All scanlib exceptions derive from ScanLibError, so a single except scanlib.ScanLibError catches everything. The common subclasses are:

Exception	Raised when
`ScannerBusyError`	The scanner is already in use by another session or application (most scanners — network ones especially — allow only one scan session at a time). Subclass of `ScanError`.
`ScannerUnavailableError`	The scanner could not be reached — offline, asleep, or disconnected — rather than held by another session. Often transient (a network scanner that went to sleep) and worth retrying once it is reachable.

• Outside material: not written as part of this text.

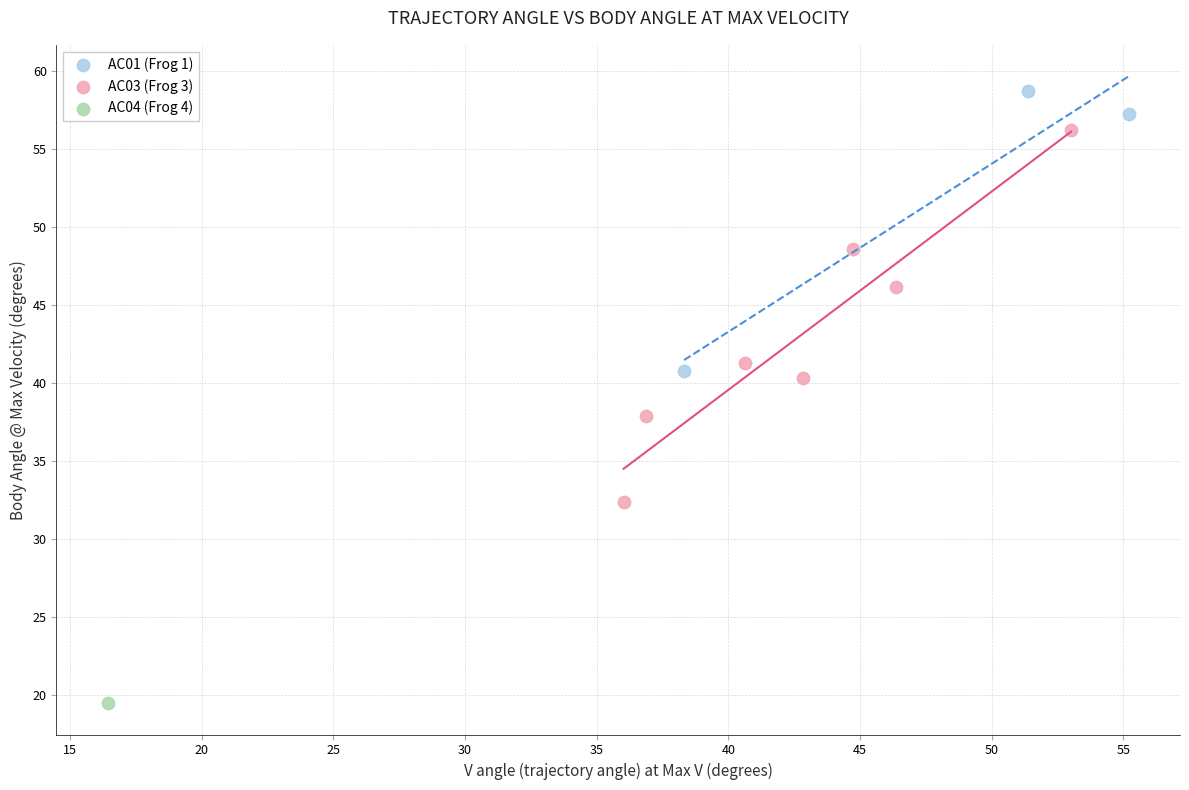

Which series contains the highest Y value?

AC01 (Frog 1)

Subclass of `ScanError`.
`FeederEmptyError`	A feeder scan was requested but the document feeder is empty. Subclass of `ScanError`.
`ScanAborted`	The scan was cancelled via `Scanner.abort()`, a `progress` callback returning `False`, or at the device.
`ScannerNotOpenError`	A scan/capability call was made before `Scanner.open()`.
`ScanError`	Any other scanning failure.

import scanlib

try:
    with scanners[0] as scanner:
        doc = scanner.scan()
except scanlib.ScannerBusyError:
    print("Scanner is busy — close any other scanning app and retry.")
except scanlib.ScannerUnavailableError:
    print("Scanner is offline or asleep — check it's on and reachable.")
except scanlib.ScanAborted:
    print("Scan was cancelled.")
except scanlib.ScanLibError as exc:
    print(f"Scan failed: {exc}")

Because ScannerBusyError, ScannerUnavailableError, and FeederEmptyError subclass ScanError, existing except ScanError handlers keep working; catch them explicitly only when you want to react differently.

Thread Safety¶

All scanlib operations can be called from any thread. The library internally dispatches operations to the correct thread for backends that require it (macOS ImageCaptureCore, Windows WIA).

Note that progress callbacks may execute on an internal thread. If your callback updates a GUI, dispatch to your UI thread accordingly. The next_page callback always runs on the caller’s thread.